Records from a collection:
------------------------------------------------------------------------
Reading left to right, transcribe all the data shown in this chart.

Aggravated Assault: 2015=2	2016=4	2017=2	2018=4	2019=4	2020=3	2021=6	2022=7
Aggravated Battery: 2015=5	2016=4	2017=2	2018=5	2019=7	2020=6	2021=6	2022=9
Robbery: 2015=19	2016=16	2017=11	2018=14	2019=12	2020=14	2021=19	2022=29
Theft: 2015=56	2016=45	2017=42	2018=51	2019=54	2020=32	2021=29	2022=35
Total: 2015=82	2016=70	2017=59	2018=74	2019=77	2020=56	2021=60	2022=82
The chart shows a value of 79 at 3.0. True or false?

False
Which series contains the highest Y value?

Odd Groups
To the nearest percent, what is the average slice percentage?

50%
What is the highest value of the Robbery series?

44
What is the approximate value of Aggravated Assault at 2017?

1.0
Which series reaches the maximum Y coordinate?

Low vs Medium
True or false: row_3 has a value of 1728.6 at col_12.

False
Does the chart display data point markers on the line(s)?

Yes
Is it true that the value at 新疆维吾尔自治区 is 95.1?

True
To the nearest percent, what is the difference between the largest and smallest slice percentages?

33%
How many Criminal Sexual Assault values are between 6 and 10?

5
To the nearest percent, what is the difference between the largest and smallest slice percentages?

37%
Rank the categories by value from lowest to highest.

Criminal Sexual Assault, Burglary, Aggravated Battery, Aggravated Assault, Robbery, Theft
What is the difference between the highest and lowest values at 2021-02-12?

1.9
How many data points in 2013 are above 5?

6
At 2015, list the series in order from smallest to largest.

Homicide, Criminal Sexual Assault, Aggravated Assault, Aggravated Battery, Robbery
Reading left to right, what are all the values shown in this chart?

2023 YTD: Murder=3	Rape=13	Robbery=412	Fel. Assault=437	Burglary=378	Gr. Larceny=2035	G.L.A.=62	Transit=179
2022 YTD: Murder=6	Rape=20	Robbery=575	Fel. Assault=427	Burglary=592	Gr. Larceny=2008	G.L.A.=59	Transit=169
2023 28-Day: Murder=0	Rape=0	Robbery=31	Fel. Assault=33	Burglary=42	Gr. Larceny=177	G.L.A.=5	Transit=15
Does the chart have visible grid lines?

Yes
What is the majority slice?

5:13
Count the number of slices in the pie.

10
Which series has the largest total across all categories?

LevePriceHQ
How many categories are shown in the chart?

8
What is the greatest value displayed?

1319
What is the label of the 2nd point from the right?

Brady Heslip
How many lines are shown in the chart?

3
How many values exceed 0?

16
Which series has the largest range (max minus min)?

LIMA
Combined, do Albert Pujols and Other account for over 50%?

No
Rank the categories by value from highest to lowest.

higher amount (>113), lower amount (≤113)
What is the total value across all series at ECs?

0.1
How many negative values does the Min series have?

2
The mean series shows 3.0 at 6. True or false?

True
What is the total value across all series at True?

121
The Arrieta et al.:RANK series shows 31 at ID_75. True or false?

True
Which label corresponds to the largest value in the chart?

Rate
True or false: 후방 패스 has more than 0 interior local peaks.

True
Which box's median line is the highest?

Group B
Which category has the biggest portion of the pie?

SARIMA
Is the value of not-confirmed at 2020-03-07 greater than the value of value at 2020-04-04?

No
------------------------------------------------------------------------
TRY IT: Can you reproduce all of the records above word for word?

YOUR RESPONSE:
Reading left to right, transcribe all the data shown in this chart.

Aggravated Assault: 2015=2	2016=4	2017=2	2018=4	2019=4	2020=3	2021=6	2022=7
Aggravated Battery: 2015=5	2016=4	2017=2	2018=5	2019=7	2020=6	2021=6	2022=9
Robbery: 2015=19	2016=16	2017=11	2018=14	2019=12	2020=14	2021=19	2022=29
Theft: 2015=56	2016=45	2017=42	2018=51	2019=54	2020=32	2021=29	2022=35
Total: 2015=82	2016=70	2017=59	2018=74	2019=77	2020=56	2021=60	2022=82
The chart shows a value of 79 at 3.0. True or false?

False
Which series contains the highest Y value?

Odd Groups
To the nearest percent, what is the average slice percentage?

50%
What is the highest value of the Robbery series?

44
What is the approximate value of Aggravated Assault at 2017?

1.0
Which series reaches the maximum Y coordinate?

Low vs Medium
True or false: row_3 has a value of 1728.6 at col_12.

False
Does the chart display data point markers on the line(s)?

Yes
Is it true that the value at 新疆维吾尔自治区 is 95.1?

True
To the nearest percent, what is the difference between the largest and smallest slice percentages?

33%
How many Criminal Sexual Assault values are between 6 and 10?

5
To the nearest percent, what is the difference between the largest and smallest slice percentages?

37%
Rank the categories by value from lowest to highest.

Criminal Sexual Assault, Burglary, Aggravated Battery, Aggravated Assault, Robbery, Theft
What is the difference between the highest and lowest values at 2021-02-12?

1.9
How many data points in 2013 are above 5?

6
At 2015, list the series in order from smallest to largest.

Homicide, Criminal Sexual Assault, Aggravated Assault, Aggravated Battery, Robbery
Reading left to right, what are all the values shown in this chart?

2023 YTD: Murder=3	Rape=13	Robbery=412	Fel. Assault=437	Burglary=378	Gr. Larceny=2035	G.L.A.=62	Transit=179
2022 YTD: Murder=6	Rape=20	Robbery=575	Fel. Assault=427	Burglary=592	Gr. Larceny=2008	G.L.A.=59	Transit=169
2023 28-Day: Murder=0	Rape=0	Robbery=31	Fel. Assault=33	Burglary=42	Gr. Larceny=177	G.L.A.=5	Transit=15
Does the chart have visible grid lines?

Yes
What is the majority slice?

5:13
Count the number of slices in the pie.

10
Which series has the largest total across all categories?

LevePriceHQ
How many categories are shown in the chart?

8
What is the greatest value displayed?

1319
What is the label of the 2nd point from the right?

Brady Heslip
How many lines are shown in the chart?

3
How many values exceed 0?

16
Which series has the largest range (max minus min)?

LIMA
Combined, do Albert Pujols and Other account for over 50%?

No
Rank the categories by value from highest to lowest.

higher amount (>113), lower amount (≤113)
What is the total value across all series at ECs?

0.1
How many negative values does the Min series have?

2
The mean series shows 3.0 at 6. True or false?

True
What is the total value across all series at True?

121
The Arrieta et al.:RANK series shows 31 at ID_75. True or false?

True
Which label corresponds to the largest value in the chart?

Rate
True or false: 후방 패스 has more than 0 interior local peaks.

True
Which box's median line is the highest?

Group B
Which category has the biggest portion of the pie?

SARIMA
Is the value of not-confirmed at 2020-03-07 greater than the value of value at 2020-04-04?

No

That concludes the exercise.